## Selection
+-------+
Mariève Provost (born April 15, 1985) is a Canadian women's ice hockey player that competed for the Moncton Blue Eagles women's ice hockey program. In her final university campaign, she became the all-time leading scorer in CIS history. She registered for the 2012 CWHL Draft.

Playing career

CIS
At the midway point of the 2008-09 CIS season, Marieve Provost led the CIS in scoring with 15 goals and 27 assists in 11 conference games.

In the first 12 conference games of the 2010-11 CIS season, Provost led the CIS in scoring with 30 points (14-16-30). At the midway point of that season, she ranked third in CIS all-time scoring with 205 points (105-100-205). On March 22, 2009, les Aigles Bleues participated in the bronze medal game of the 2009 CIS National Championships. Marieve Provost scored the game-winner in a shootout with a 3-2 victory over the Manitoba Bisons. Moncton was the fourth-seeded team in the tournament and captured the Atlantic conference's first-ever medal at the CIS women's hockey championship.
+-------+
## Provided material
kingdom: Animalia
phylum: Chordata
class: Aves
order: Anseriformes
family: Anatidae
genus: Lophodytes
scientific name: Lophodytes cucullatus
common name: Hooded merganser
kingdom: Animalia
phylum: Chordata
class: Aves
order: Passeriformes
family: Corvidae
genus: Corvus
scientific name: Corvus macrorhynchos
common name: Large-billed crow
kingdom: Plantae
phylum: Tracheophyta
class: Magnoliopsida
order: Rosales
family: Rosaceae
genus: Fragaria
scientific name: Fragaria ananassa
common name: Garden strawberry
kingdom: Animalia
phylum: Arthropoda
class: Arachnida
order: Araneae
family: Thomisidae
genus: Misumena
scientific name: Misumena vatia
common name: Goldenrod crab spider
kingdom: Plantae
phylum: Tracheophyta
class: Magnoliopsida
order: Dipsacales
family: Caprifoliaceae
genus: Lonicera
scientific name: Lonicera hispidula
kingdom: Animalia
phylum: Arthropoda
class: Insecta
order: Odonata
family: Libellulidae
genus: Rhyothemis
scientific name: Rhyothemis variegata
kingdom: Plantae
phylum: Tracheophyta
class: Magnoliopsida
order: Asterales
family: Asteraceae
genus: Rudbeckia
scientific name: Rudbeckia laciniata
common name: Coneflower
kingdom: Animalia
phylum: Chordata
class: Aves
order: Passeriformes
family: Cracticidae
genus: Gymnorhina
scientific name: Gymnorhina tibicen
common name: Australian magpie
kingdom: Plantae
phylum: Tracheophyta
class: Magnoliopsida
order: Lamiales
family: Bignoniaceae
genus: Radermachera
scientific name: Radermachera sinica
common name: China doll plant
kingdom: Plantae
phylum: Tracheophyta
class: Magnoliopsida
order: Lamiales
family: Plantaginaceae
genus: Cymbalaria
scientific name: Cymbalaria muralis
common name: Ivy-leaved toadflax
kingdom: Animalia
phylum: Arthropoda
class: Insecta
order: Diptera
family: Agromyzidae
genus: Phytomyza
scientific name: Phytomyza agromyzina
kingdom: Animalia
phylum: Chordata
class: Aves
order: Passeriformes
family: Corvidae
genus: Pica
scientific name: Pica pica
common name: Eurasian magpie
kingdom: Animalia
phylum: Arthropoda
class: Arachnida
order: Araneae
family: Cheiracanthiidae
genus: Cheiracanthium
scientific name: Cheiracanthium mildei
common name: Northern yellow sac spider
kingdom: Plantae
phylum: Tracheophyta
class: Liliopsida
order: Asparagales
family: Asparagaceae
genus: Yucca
+-------+
## What to work on
1 – Reproduce the section of the Mariève Provost biography word for word, starting with "Mariève Provost (born" and going on through "11 conference games.".
2 – Pick up the Mariève Provost biography after its final sentence and continue it.

## Final answers
1 –
Mariève Provost (born April 15, 1985) is a Canadian women's ice hockey player that competed for the Moncton Blue Eagles women's ice hockey program. In her final university campaign, she became the all-time leading scorer in CIS history. She registered for the 2012 CWHL Draft.

Playing career

CIS
At the midway point of the 2008-09 CIS season, Marieve Provost led the CIS in scoring with 15 goals and 27 assists in 11 conference games.

2 –
All-time points record
The weekend of February 12 and 13, 2011, she earned two goals and three assists over two games to increase her career totals to 108 goals and 107 assists. She reached 215 points in 102 regular season matches. Heading into the weekend, she was tied with former Alberta Pandas player Danielle Bourgeois with 106 goals. She required four points to break the scoring record of 213 set by Tarin Podloski, also from Alberta.

She scored her 107th career goal on February 12, during the power play in a 6-2 road win over Saint Mary’s. In the third period of that same game, she tied Podloski’s point record. Provost logged an assist on Valérie Boisclair’s goal. The following day, she assisted on Kristine Labrie’s goal to pick up career point 214, against St. Thomas. In overtime, Provost would assist on another goal by Boisclair, the game winning tally.

Hockey Canada
She represented Canada in their entry at the 2009 World Universidade, which was the first appearance for the Canadian women in ice hockey at the Universidade. Provost finished the seven game tournament with seven points (four goals, three assists). Two years later, she would play for Canada at the 2011 World Universidade, and claim a second gold medal.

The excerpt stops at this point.